Here’s a diagram of the current Build Civitas (and Meta Jon) architecture:

graph LR
    beta.buildcivitas.com-->DNS;
    meta.jlericson.com-->DNS;
    DNS-->nginx;
    nginx-->LE[https://letsencrypt.org];
    subgraph vm [virtual machine]
      style vm fill:#32CD32
      nginx-->errorpages;
      subgraph web_only
        D((Discourse));
      end
      subgraph data
        C[(civitas)];
        J[(jlericson)];
      end
    mail-receiver-->D;
    end
    nginx-->D;
    D-->C ;
    D-->J;   
    C-->S3[S3 backup];
    J-->S3;

This is based on Discourse’s multisite facility.^[1]

Test environment

Thanks to putting my backups on S3 I can use virtually the same setup for a test/staging environment.
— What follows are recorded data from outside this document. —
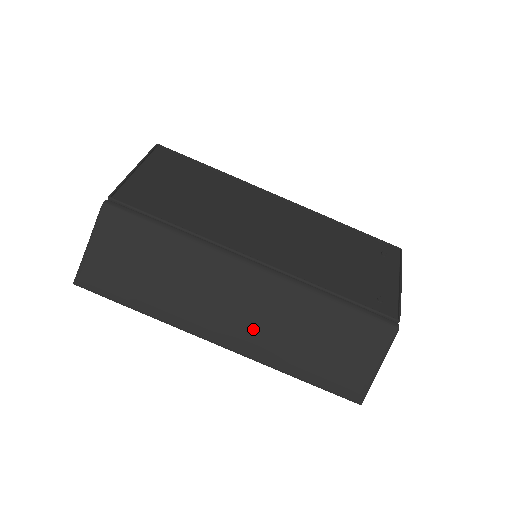
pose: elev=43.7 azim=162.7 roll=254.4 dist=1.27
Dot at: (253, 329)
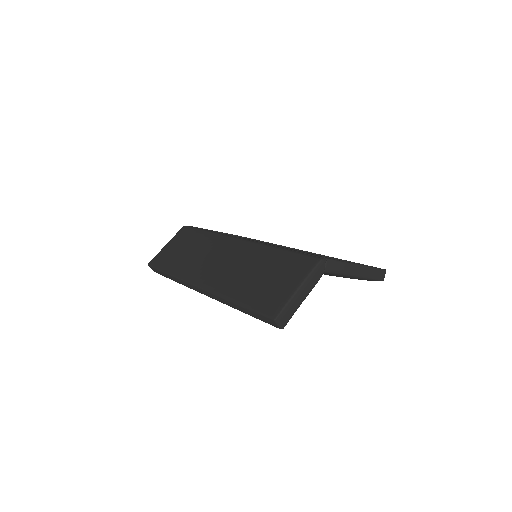
Dot at: (222, 273)
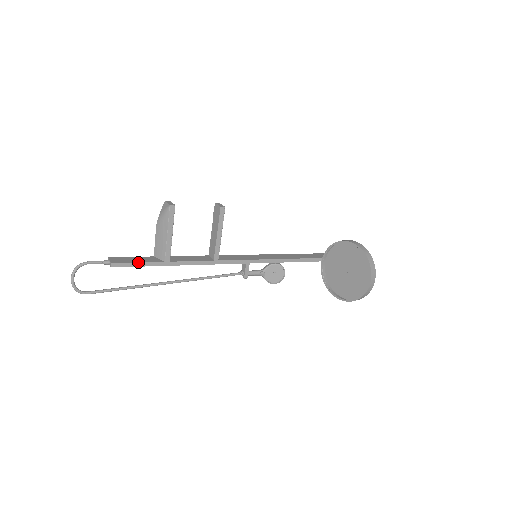
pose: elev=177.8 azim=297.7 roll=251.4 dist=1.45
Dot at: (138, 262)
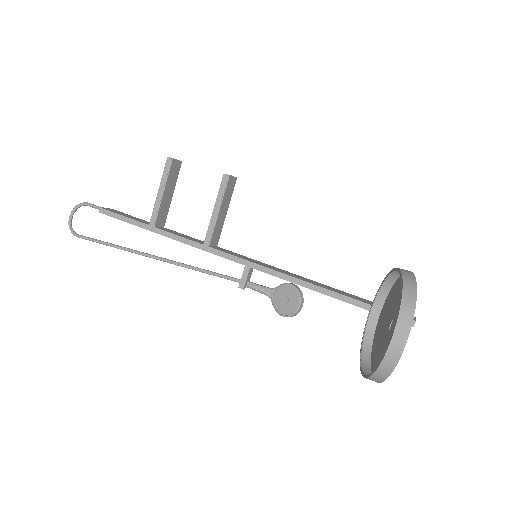
Dot at: (124, 216)
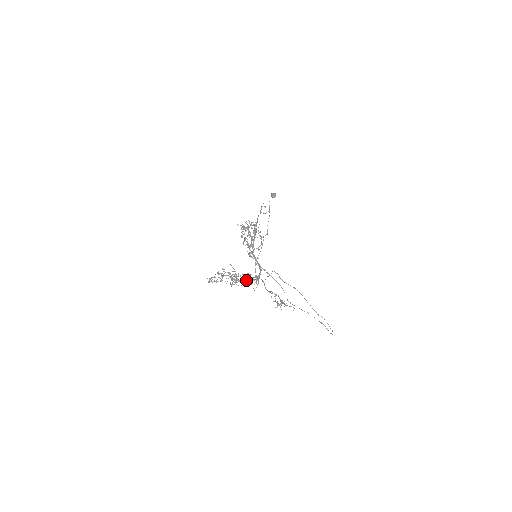
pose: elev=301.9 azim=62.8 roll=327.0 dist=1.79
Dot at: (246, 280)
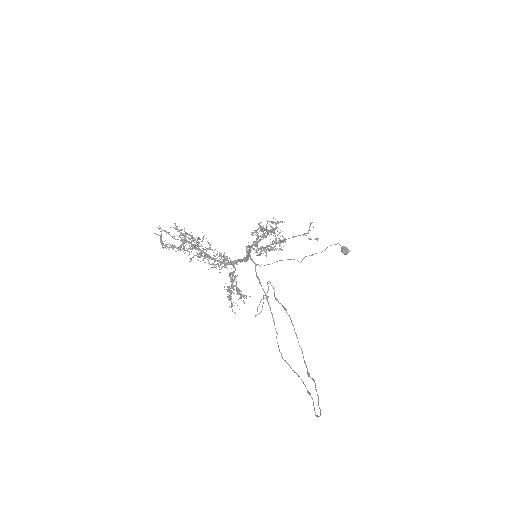
Dot at: occluded
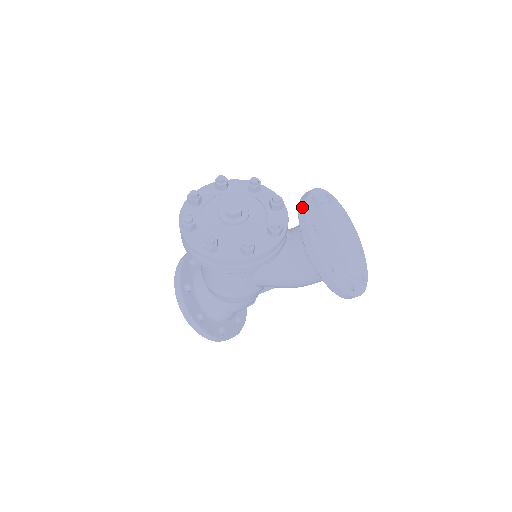
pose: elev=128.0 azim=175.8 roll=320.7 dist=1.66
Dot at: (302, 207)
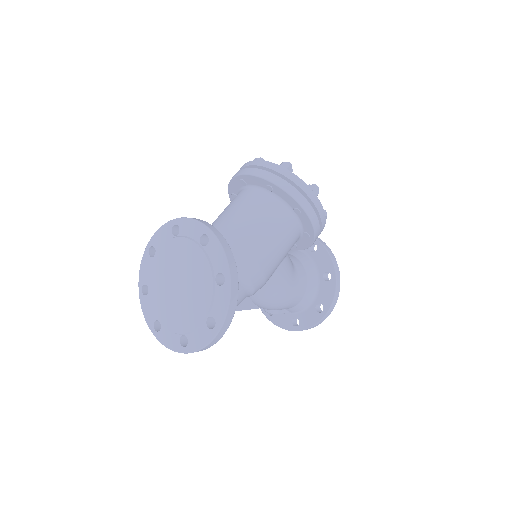
Dot at: occluded
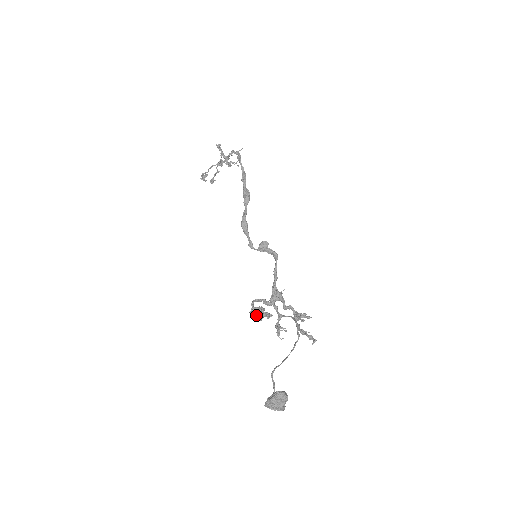
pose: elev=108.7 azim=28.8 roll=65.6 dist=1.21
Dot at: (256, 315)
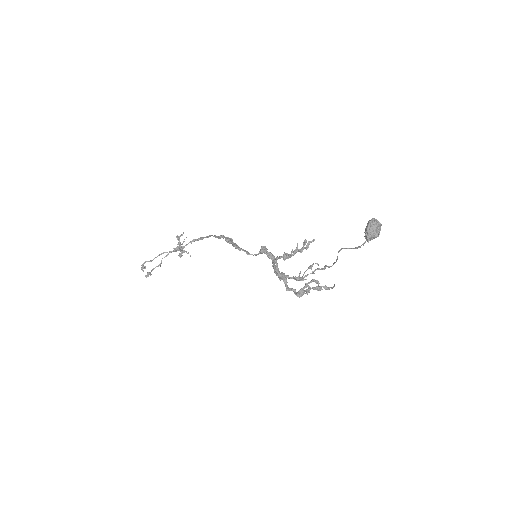
Dot at: (291, 254)
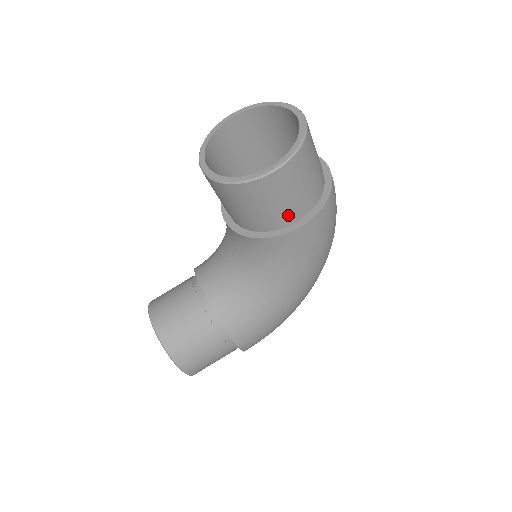
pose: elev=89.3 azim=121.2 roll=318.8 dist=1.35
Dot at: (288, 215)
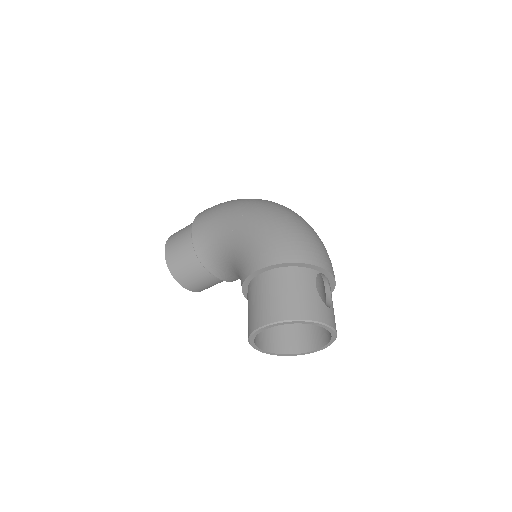
Dot at: occluded
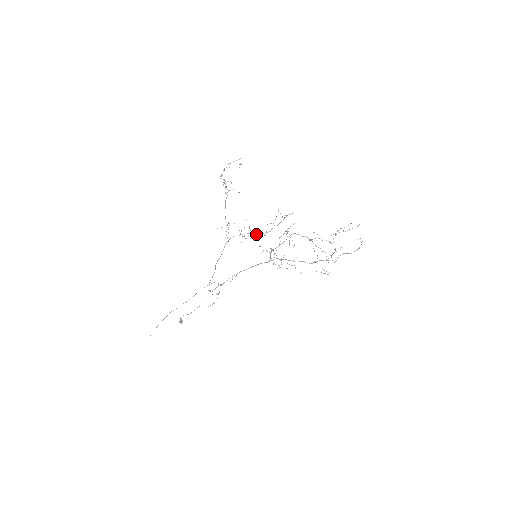
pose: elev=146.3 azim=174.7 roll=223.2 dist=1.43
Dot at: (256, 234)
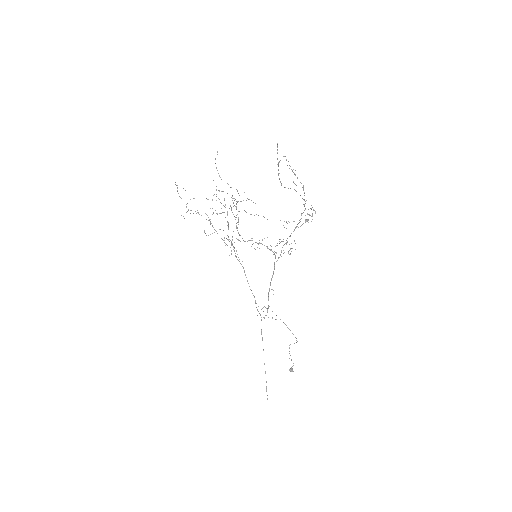
Dot at: (210, 234)
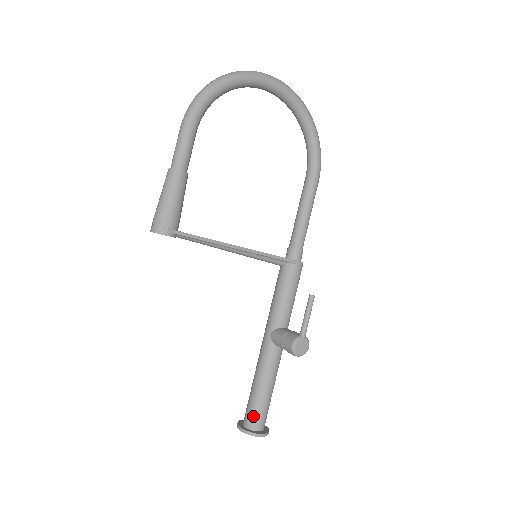
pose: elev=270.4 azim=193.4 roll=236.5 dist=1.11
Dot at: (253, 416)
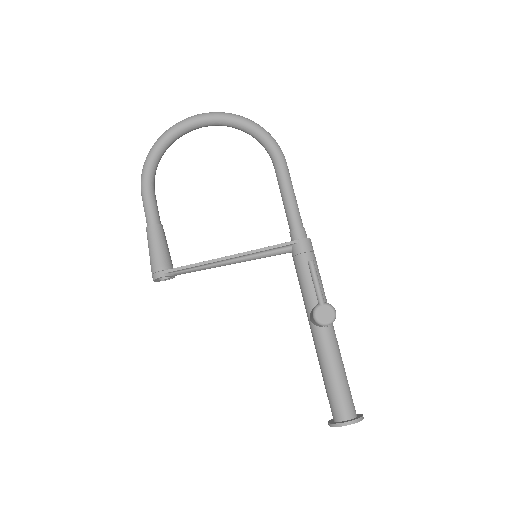
Dot at: (333, 406)
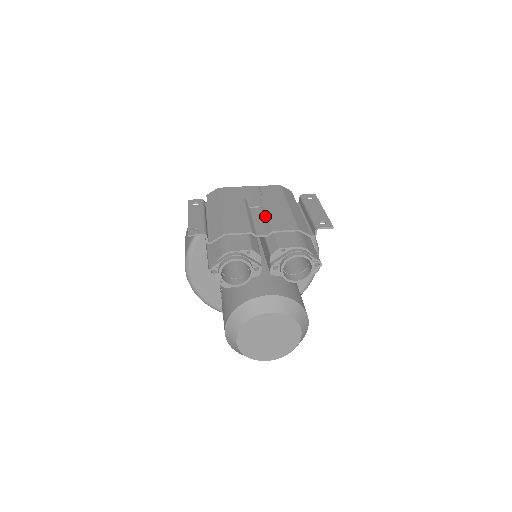
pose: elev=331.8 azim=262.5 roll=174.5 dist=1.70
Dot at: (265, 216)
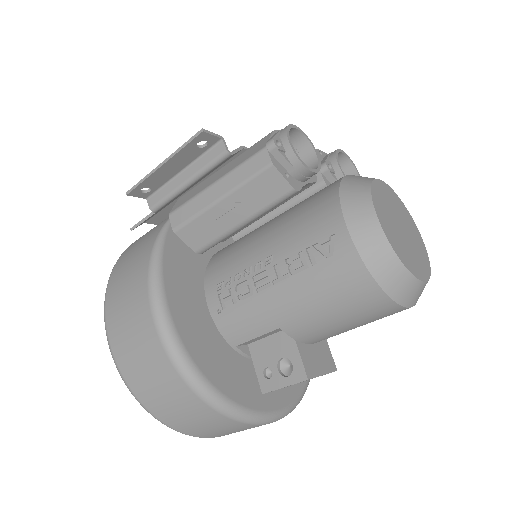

The difference between staging and production is simply these changes to web_only.yml:

45c45
<   DISCOURSE_HOSTNAME: beta.buildcivitas.com
---
>   DISCOURSE_HOSTNAME: test.buildcivitas.com
83a84,90
>   ## Staging server specific settings## Staging server specific settings
>   DISCOURSE_AUTOMATIC_BACKUPS_ENABLED: false
>   DISCOURSE_LOGIN_REQUIRED: true
>   DISCOURSE_DISABLE_EMAILS: 'non-staff'
>   DISCOURSE_S3_DISABLE_CLEANUP: true
>   DISCOURSE_ALLOW_RESTORE: true
> 
135c143
<              - meta.jlericson.com
---
>              - test.jlericson.com

It can also help to update the version parameter to match production rather than taking the latest tests-passed version of Discourse.

Upgrading Discourse

Having a separate data container for PostgreSQL and Redis means we can save time on upgrades that don’t require updates to the database. I did some timing on a Droplet with 2 vCPUs 4GB / 50GB Disk which currently costs $24 a month:

Process	Time
rebuild data	58s
rebuild web_only	14m 26s
Total	15m 24s

As you can see, the rebuilding the web_only container takes the bulk of the time. So skipping the data container only shaves a minute off the 15 minute proces. The real gain comes from bootstrapping a new web_only while the site is still running. The launcher rebuild command does three things:

bootstrap a new container, but not start it.
destroy the old container and
start the new container.

During the time it takes to destroy and start the container, the site is down. Fortunately this can take less than half a minute. The bootstrap takes the bulk of the time:

Process	Time
bootstrap web_only	13m 35s
destroy web_only	14s
start web_only	10s
Total	13m 59s

This only works if bootstrapping can happen while the site is running. The key limitation is memory. The cheapest Droplet that can run Discourse has 2GB of RAM. That’s not enough to run the site and bootstrap a new container. 4GB work fine. Fortunately, DigitalOcean allows us to resize the Droplet quickly and easily. The total downtime is about a two minutes:

Process	Time
power off Droplet	21s
resize Droplet	44s
power on Droplet	10s
destroy web_only	14s
start web_only	10s
Total	1m 39

At some point we’ll run on a virtual machine with 4GB RAM, but since it doubles the cost, it’s not worth it until the site has more people depending on it. As it is, nobody but me will even notice the downtime.

Which is based, in turn, on the Ruby on Rails multisite feature. ↩︎

jericson · February 1, 2024, 10:23pm

I just did an update to Discourse v3.3.0.beta10-dev and UptimeRobot didn’t notice:

I haven’t moved back to the 2Gb VM yet, but that should only be a minute or so.